A patent has formally been granted as of today by the British Patent office. This is equivalent to a Utility grade patent in the USA. When used in this way, the system demonstrates an early (geocentric) understanding of how the Cosmos works.

The link below is to the Patents Journal of 11 April 2018 and “GB2486636: Spherical solar collection system” is on the first page: http://www.ipo.gov.uk/p-pj-stitch.pdf?sections=3&jnl=6725





This idea can now be referred to as a form of peer reviewed document (because it has been examined as new, novel and work-able by the reviewers at the Patents Office). A lot more detail on how the system would have worked at Stonehenge can be found in “Stonehenge: Solving the Neolithic Universe”.

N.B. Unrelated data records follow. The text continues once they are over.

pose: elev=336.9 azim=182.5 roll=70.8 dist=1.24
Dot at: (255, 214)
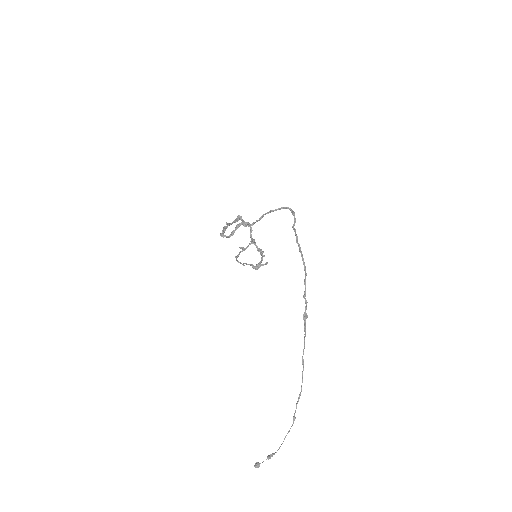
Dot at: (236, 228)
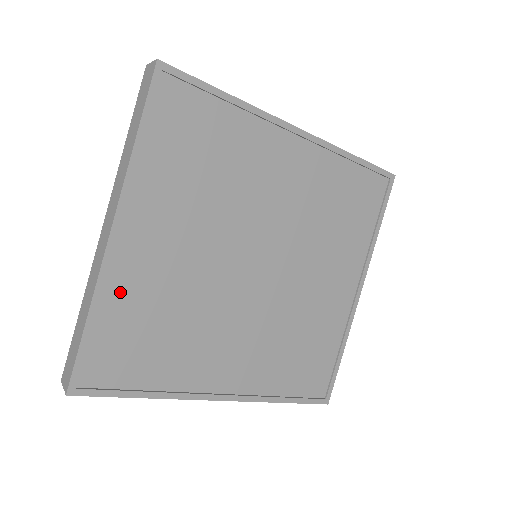
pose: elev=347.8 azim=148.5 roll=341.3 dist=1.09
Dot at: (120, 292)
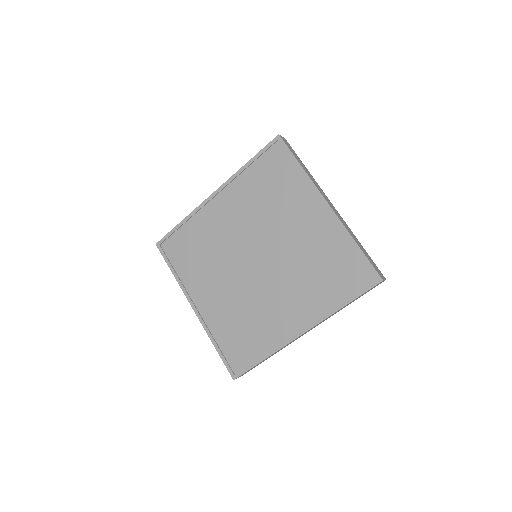
Dot at: (217, 326)
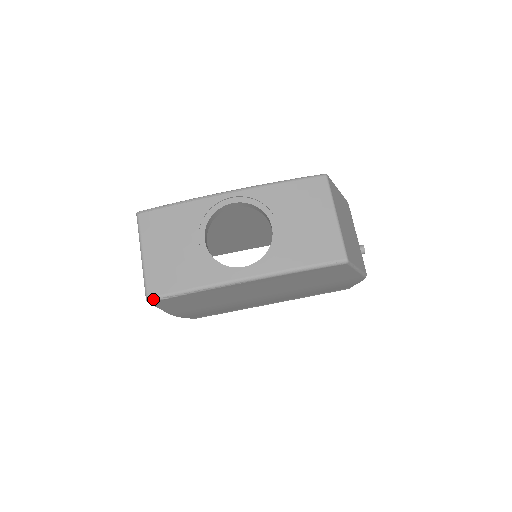
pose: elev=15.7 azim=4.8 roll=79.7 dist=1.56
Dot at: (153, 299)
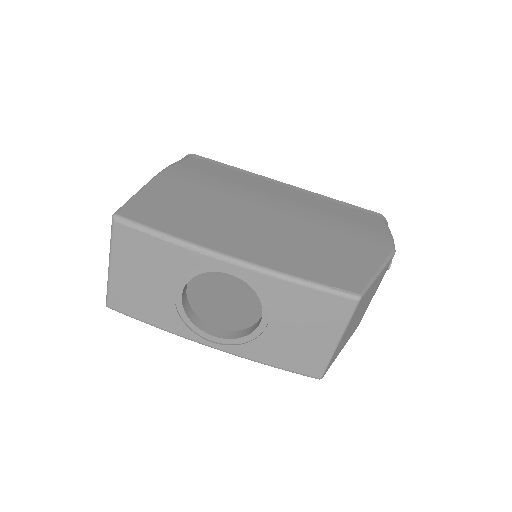
Dot at: (113, 309)
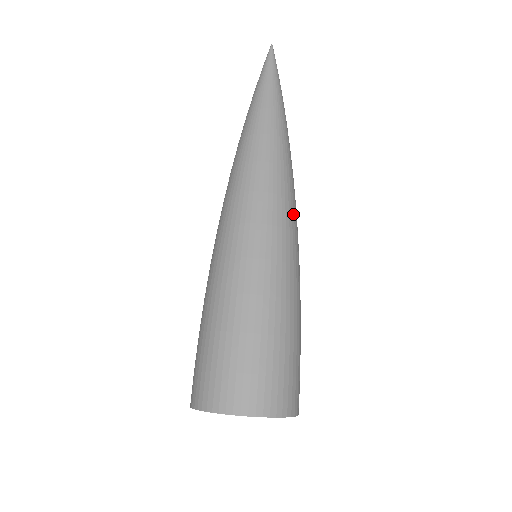
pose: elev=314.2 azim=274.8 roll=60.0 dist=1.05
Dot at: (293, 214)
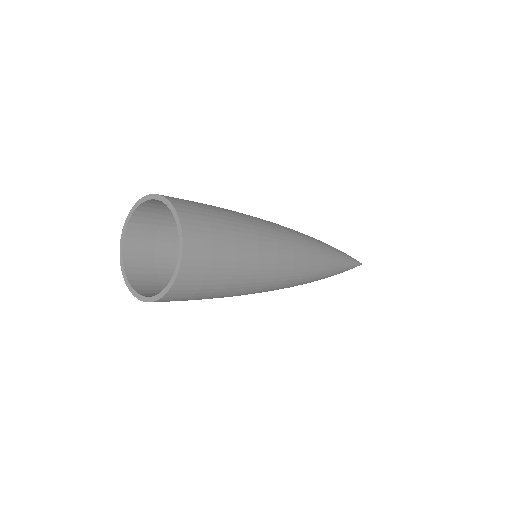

The next stage seems to be head towards developing the predictions of the geocentric hypothesis. There are a number of predictions falling out of it (most are recorded in this blog), but the majority of these are minor and result in well-known Neolithic structures. As a result, it could be argued that interpretation of the evidence has been chosen to fit the hypothesis.

However, there are two major predictions of the hypothesis and these would result in unusual Neolithic remains (of structures) being found at very specific locations. Those two major predictions were referred to within the 2012 novel (the Broken Stone and the Secret of the Heavens' Henge). Neither location set has been, or is currently being, investigated to any degree so the remains, if they exist, are not known to exist. If interest develops in the geocentric hypothesis, these two prediction locations may be useful because they might provide the means to test the hypothesis by excavation and observation (giving falsifiability and testability to the hypothesis).

The remaining technical aspects (not currently in “Stonehenge: Solving the Neolithic Universe”) are going to be developed first to see if enough academic interest develops to look at the tests of predictions which might be needed.